Non-sensical, "profound" quotes, I pit thee.

Just because you say something that no-one understands, including you, does not necessarily make it profound.
This includes all the “famous” quotes that people just go ‘hmmmm’ at but have no idea what it means, but then pass it on in the hopes of looking intelligent.

“Only the insane have the strength to prosper, and only the prosperous can judge what is sane.” [maybe a misquote] written on a notice board.

"When you care what is outside, what is inside cares for you. "

"He who questions training only trains himself at asking questions. "

"You must be like wolf pack, not six-pack. "

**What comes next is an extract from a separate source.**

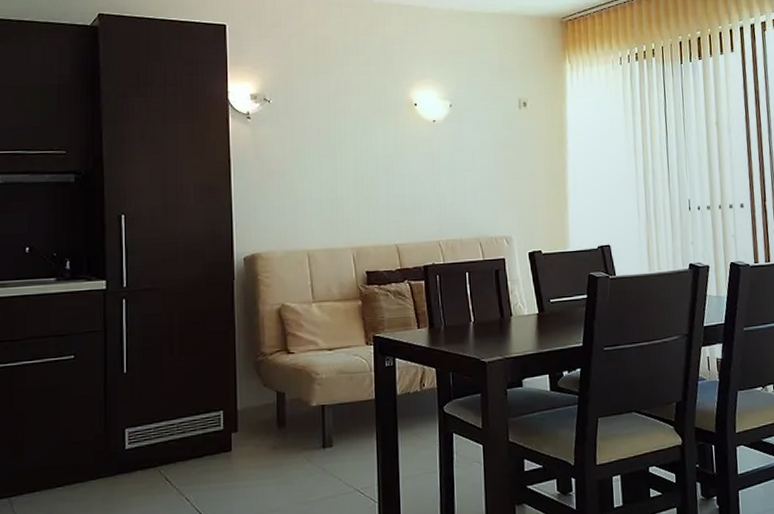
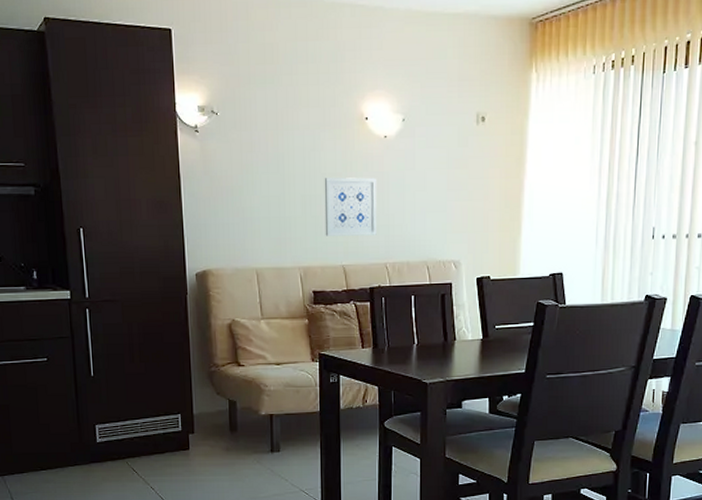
wall art: none [375,159,429,216] -> present [324,177,377,236]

"When you can balance a tack hammer on your head, you can head off your foes with a balanced attack. "

…a cookie to whoever can name who made these “profound” quotations, and another to the one who can name the only guy in the movie who found the profound quotes “non-sensical”

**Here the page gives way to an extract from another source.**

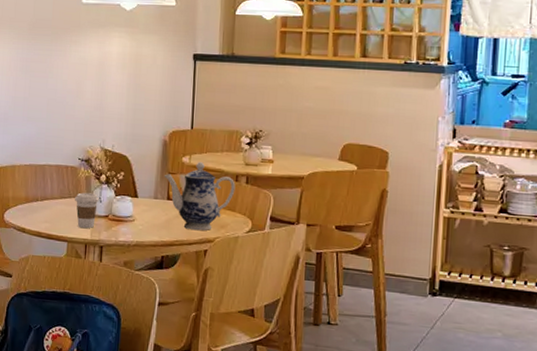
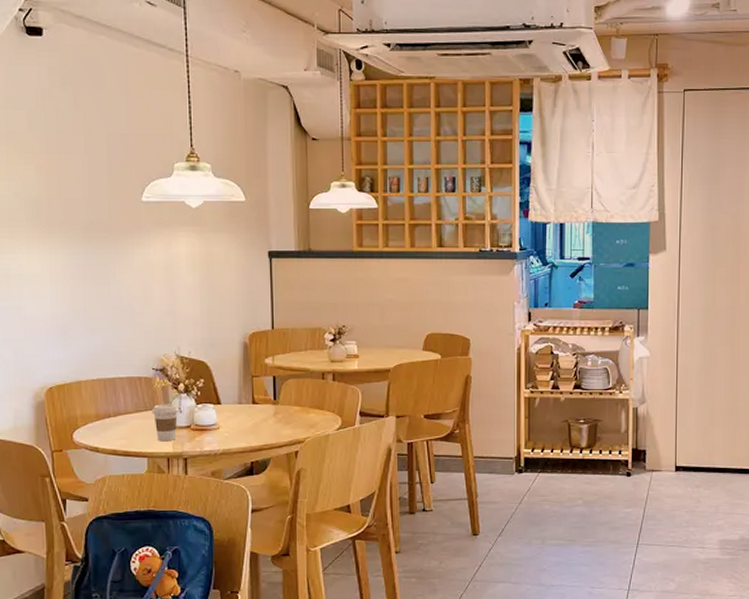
teapot: present [165,162,236,231] -> none [248,362,322,433]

Mystery Men was the movie and Ben Stillers’ character ‘Mr.Furious’ was the one who saw through these ‘pearls of wisdom’.

I love that movie.

…gives Smam a cookie :smiley:

Half a cookie. The character making these statements was “The Sphinx.”

Yeah, yeah, he never asked for that little titbit so unhand my cookie.

I thought this thread was going to be about quotes from James Joyce. Meaningless word-hash which makes my head hurt. :smiley:

“No matter where you go…”

Are you trying to tell me my sig isn’t profound?

All time is lost time.

What do ya’ll think of my new, temporary sig? Not really all that profound.


Overheard in the public restroom: “That’ll leave a skidmark all the way to the treatment plant!”

Hegel is a great source for this kind of stuff:

“The analysis of the beginning would thus yield the notion of the unity of being and nothing — or, in a more reflected form, the unity of differentiatedness and non-differentiatedness, or the identity of identity and non-identity.” — Science of Logic, Book I

“Truth is beauty; beauty, truth;
That is all you know in life and all you need to know.”

Hey, lay off the J-man. You don’t think “the heaventree of stars, hung with humid nightblue fruit” is a beautiful phrase? Sure they’re made-up words, but if it’s good enough for Shakespeare (“this hand would rather the multitudinous seas incarnadine”) and Homer (“the wine-dark sea”, although that’s an inaccurate translation), it’s good enough for me.

Uh, wow.

First of all, it’s "Beauty is truth, truth beauty. That is all ye know on earth, and all ye need to know. " Keats. “Ode on a Grecian Urn.”

And, uh, it’s something that shook my brain like a thunderclap the first time I heard it. I meditate upon frequently. There’s a reason that people have been quoting it for almost two hundred years.

For someone of obvious learning and intelligence to dismiss it so . . .

staggers away, stunned and forlorn.

Upon observing the convoluted, complicated bowel-like structure of myoglobin, Max Perutz groaned:
“Could the search for ultimate truth really have revealed so hideous and visceral an object?”

Podkayne:

Yeah, sorry to have screwed up the quote, I was going from memory. But in the category of profound but non-sensical, it’s high on the list. It sounds very profound, but when you analyze it, it’s nonsense. The first line is totally circular and thus meaningless. It’s attempting to define one philosophical concept as equal to the other, and then the second as equal to the first.

Second, asserting that all one knows is some metaphysical loop, and that is all one NEEDS to now? What total BS.

The thread was for stuff that sounds profound when you first encounter it – and this is a line that usually knocks teens for a loop, with the “Oh Wow!” that you mention. However, a little cold reflection, and it’s meaningless jibberish.

“Hoooow do you aaaaaahsk a maaaaaaaaahn to be the laaaaaaahst maaaaaahn to diiiiiiiiiiiiiiiiiiiiie in Viet Naaaaaaahm?”

Well, it’s a nice, poetic phrase and all, but it’s completely and utterly wrong.

For one, the truth, while sometimes beautiful, is also often quite ugly.

Also, beauty cannot be truth, because “beauty is in the eye of the beholder” (Now, that’s a quote that makes sense). If everyone has a different sense of what is beautiful, then beauty can’t be truth, since truth, as a quality that exists independent of the human mind, can not change from one person to the next.

Perhaps meditating does not easily lend itself to the actual analysis of quotes.

One bit of nonsense that irritates me is “Those who don’t know history will repeat it”.

History does a lot of repeating, whether you know anything about it or not.

Firstly, most ‘profound’ quotes are gross generalisations. Eg. I don’t know about anyone else, but if I say “beauty is truth” I mean that often you can sense which explanation is better as it is more elegant, or rather, that I don’t know if you can in general, but you can in this case.

Secondly, some quotes just SOUND good.

Thirdly, but yes, it annoys me when someone presents as profound something that isn’t.

Shade
“What if the Hokey Kokey really IS what it’s all about?”